Do your competitors use solid, conservative images, or flashy graphics and typeface? Think about how you want to differentiate your logo from those of your competition.
► Focus on your message.
Decide what you want to communicate about your company. Does it have a distinct personality-serious or lighthearted? What makes it unique in relation to your competition? What's the nature of your current target audience? These elements should play an important role in the overall design or redesign.
► Make it clean and functional.
Your logo should work as well on a business card as on the side of a truck. A good logo should be scalable, easy to reproduce, memorable and distinctive. Icons are better than photographs, which may be indecipherable if enlarged or reduced significantly. And be sure to create a logo that can be reproduced in black and white so that it can be faxed, photocopied or used in a black-and-white ad as effectively as in color.
► Your business name will affect your logo design.

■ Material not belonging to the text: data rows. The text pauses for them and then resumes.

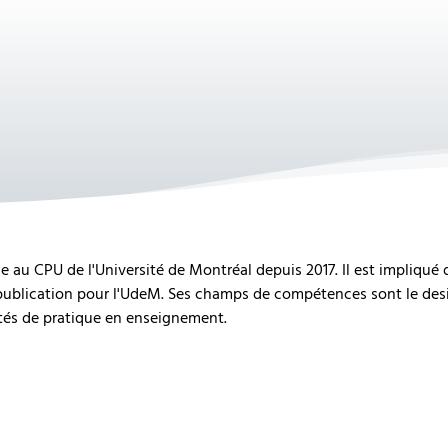
e au CPU de l'Université de Montréal depuis 2017. Il est impliqué
-publication pour l'UdeM. Ses champs de compétences sont le desig
tés de pratique en enseignement.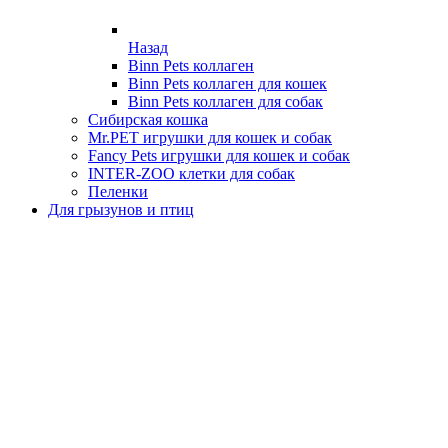
Назад
Binn Pets коллаген
Binn Pets коллаген для кошек
Binn Pets коллаген для собак
Сибирская кошка
Mr.PET игрушки для кошек и собак
Fancy Pets игрушки для кошек и собак
INTER-ZOO клетки для собак
Пеленки
Для грызунов и птиц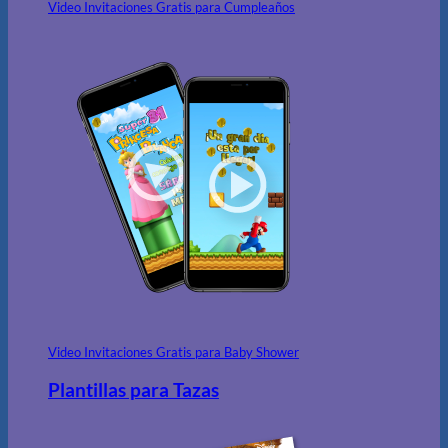
Video Invitaciones Gratis para Cumpleaños
Video Invitaciones Gratis para Baby Shower
Plantillas para Tazas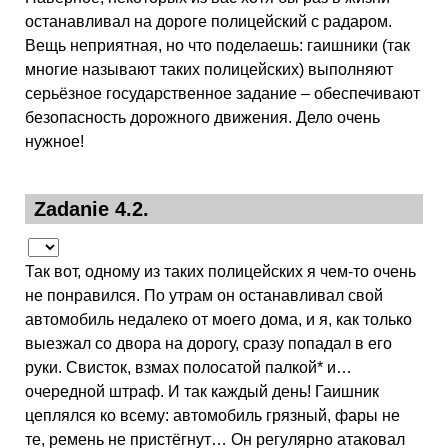
останавливал на дороге полицейский с радаром.
Вещь неприятная, но что поделаешь: гаишники (так
многие называют таких полицейских) выполняют
серьёзное государственное задание – обеспечивают
безопасность дорожного движения. Дело очень
нужное!
Zadanie 4.2.
Так вот, одному из таких полицейских я чем-то очень
не понравился. По утрам он останавливал свой
автомобиль недалеко от моего дома, и я, как только
выезжал со двора на дорогу, сразу попадал в его
руки. Свисток, взмах полосатой палкой* и…
очередной штраф. И так каждый день! Гаишник
цеплялся ко всему: автомобиль грязный, фары не
те, ремень не пристёгнут… Он регулярно атаковал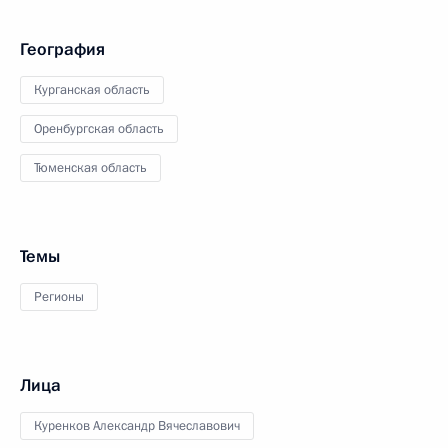
География
Курганская область
Оренбургская область
Тюменская область
Темы
Регионы
Лица
Куренков Александр Вячеславович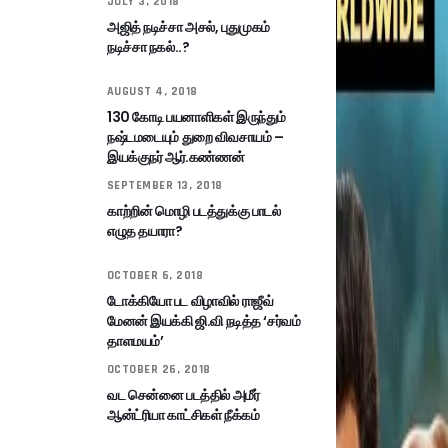
JULY 3, 2018
அஜித் நடிச்சா அசல், புதுமுகம்
நடிச்சா நகல்..?
AUGUST 4, 2018
130 கோடி பயனாளிகள் இருந்தும்
நஷ்டமடையும் துறை விவசாயம் –
இயக்குநர் ஆர்.கண்ணன்
SEPTEMBER 13, 2018
காற்றின் மொழி படத்துக்கு பாடல்
எழுத தயாரா?
OCTOBER 6, 2018
டோக்கியோ பட விழாவில் ராஜீவ்
மேனன் இயக்கி ஜி.வி நடித்த ‘சர்வம்
தாளமயம்’
OCTOBER 26, 2018
வட சென்னை படத்தில் அமீர்
ஆன்ட்ரியா காட்சிகள் நீக்கம்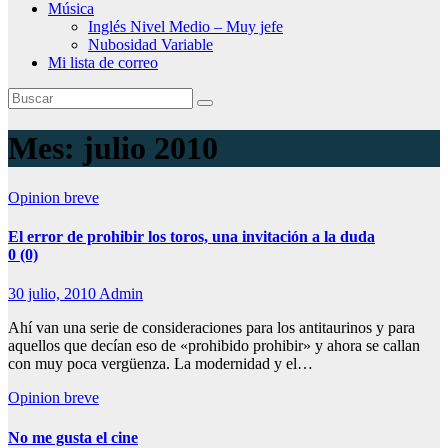
Música
Inglés Nivel Medio – Muy jefe
Nubosidad Variable
Mi lista de correo
Mes:
julio 2010
Opinion breve
El error de prohibir los toros, una invitación a la duda
0 (0)
30 julio, 2010
Admin
Ahí van una serie de consideraciones para los antitaurinos y para
aquellos que decían eso de «prohibido prohibir» y ahora se callan
con muy poca vergüenza. La modernidad y el…
Opinion breve
No me gusta el cine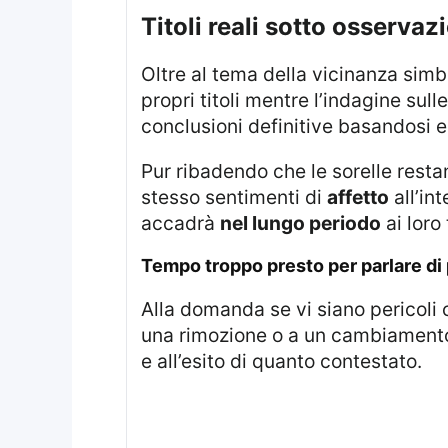
titoli reali sotto osserv
Oltre al tema della vicinanza sim
propri titoli mentre l’indagine sul
conclusioni definitive basandosi 
Pur ribadendo che le sorelle rest
stesso sentimenti di
affetto
all’in
accadrà
nel lungo periodo
ai loro 
tempo troppo presto per parlare di p
Alla domanda se vi siano pericoli
una rimozione o a un cambiamento 
e all’esito di quanto contestato.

If your business name is "D.C. Jewelers," you may wish to use a classy, serif font to accent the letters (especially if your name features initials). For a company called "Lightning Bolt Printing," the logo might feature some creative implementation of-you guessed it-a lightning bolt.
► Use your logo to illustrate your business's key benefit.

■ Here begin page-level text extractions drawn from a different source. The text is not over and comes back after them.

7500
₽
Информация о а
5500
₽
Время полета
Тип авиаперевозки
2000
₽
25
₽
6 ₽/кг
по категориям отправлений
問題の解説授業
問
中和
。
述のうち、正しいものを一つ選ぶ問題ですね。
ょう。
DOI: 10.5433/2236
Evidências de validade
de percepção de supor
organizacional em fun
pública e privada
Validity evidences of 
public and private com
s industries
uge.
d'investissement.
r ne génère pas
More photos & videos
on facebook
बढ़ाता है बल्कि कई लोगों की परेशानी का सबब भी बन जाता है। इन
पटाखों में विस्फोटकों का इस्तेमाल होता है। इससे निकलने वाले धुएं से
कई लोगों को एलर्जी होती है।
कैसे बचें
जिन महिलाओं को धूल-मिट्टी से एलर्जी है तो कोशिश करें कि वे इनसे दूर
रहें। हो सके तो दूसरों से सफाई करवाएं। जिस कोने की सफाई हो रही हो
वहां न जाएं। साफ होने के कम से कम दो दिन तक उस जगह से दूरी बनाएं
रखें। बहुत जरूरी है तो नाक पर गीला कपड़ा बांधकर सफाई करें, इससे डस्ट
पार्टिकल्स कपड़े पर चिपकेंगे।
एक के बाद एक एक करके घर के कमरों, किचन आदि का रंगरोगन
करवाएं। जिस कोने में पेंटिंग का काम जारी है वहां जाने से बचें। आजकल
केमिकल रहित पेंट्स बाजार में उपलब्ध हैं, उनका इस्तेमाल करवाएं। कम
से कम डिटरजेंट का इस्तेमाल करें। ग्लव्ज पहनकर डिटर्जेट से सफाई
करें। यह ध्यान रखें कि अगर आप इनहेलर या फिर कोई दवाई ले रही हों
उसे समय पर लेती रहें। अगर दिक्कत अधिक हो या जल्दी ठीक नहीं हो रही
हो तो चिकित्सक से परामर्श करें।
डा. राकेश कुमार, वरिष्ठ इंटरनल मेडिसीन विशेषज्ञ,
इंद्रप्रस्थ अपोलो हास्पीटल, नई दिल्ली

The best logos make an immediate statement with a picture or illustration, not words. The "Lightning Bolt Printing" logo, for example, may need to convey the business benefit of "ultra-fast, guaranteed printing services." The lightning bolt image could be manipulated to suggest speed and assurance.
► Don't use clip art.
However tempting it may be, clip art can be copied too easily. Not only will original art make a more impressive statement about your company, but it'll set your business apart from others.
► Avoid trendy looks.
If you're redesigning your old logo, you run the risk of confusing customers-or worse, alienating them. One option is to make gradual logo changes. According to Priester, Quaker Oats modified the Quaker man on its package over a 10-year period to avoid undermining customer confidence. But don't plan to make multiple logo changes. Instead, choose a logo that will stay current for 10 to 20 years, perhaps longer. That's the mark of a good design. In fact, when Priester designs a logo, he expects never to see that client again.
► Watch Your Colors
One thing you need to be careful of as you explore color options is cost. Your five-color logo may be gorgeous, but once it comes time to produce it on stationery, the price won't be so attractive. Nor will it work in mediums that only allow one or two colors. Try not to exceed three colors unless you decide it's absolutely necessary.

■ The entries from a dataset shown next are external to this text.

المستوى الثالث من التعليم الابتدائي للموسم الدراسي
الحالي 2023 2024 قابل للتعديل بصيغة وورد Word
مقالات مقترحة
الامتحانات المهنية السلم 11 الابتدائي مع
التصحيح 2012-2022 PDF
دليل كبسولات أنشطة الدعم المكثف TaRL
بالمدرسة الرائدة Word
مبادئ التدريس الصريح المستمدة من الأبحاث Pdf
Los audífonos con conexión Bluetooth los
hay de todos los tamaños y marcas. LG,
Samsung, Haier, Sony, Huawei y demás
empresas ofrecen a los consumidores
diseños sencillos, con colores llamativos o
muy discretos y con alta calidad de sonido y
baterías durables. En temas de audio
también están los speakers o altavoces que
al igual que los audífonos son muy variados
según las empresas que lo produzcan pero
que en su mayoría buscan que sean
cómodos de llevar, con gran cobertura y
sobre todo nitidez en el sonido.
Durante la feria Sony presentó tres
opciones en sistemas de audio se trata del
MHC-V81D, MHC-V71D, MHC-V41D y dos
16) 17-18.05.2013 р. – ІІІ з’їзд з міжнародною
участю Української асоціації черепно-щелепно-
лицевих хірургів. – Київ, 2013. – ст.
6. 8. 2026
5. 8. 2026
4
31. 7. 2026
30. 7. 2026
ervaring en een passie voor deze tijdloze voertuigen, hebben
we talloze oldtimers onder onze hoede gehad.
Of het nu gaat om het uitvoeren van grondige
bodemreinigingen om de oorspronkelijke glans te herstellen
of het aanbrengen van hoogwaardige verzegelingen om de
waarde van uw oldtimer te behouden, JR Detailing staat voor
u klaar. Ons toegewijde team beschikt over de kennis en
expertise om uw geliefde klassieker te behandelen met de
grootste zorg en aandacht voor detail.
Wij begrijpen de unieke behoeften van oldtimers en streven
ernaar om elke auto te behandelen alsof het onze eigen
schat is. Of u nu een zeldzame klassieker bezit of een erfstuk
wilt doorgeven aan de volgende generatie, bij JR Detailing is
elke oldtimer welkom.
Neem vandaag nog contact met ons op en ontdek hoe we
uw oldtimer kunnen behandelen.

Your logo can appear on a variety of media: signage, advertising, stationery, delivery vehicles and packaging, to name just a few. Remember that some of those applications have production limitations. Make sure you do a color study. Look at your logo in one-, two- and three-color versions.
» Using and Protecting your Logo
Once you've produced a logo that embodies your company's mission at a glance, make sure you trademark it to protect it from use by other companies. You can apply for a trademark at the U.S. Patent and Trademark Office Web site.
Then, once it's protected, use it everywhere you can-on business cards, stationery, letterhead, brochures, ads, your Web site and any other place where you mention your company name. This will help build your image, raise your company's visibility and, ideally, lead to more business.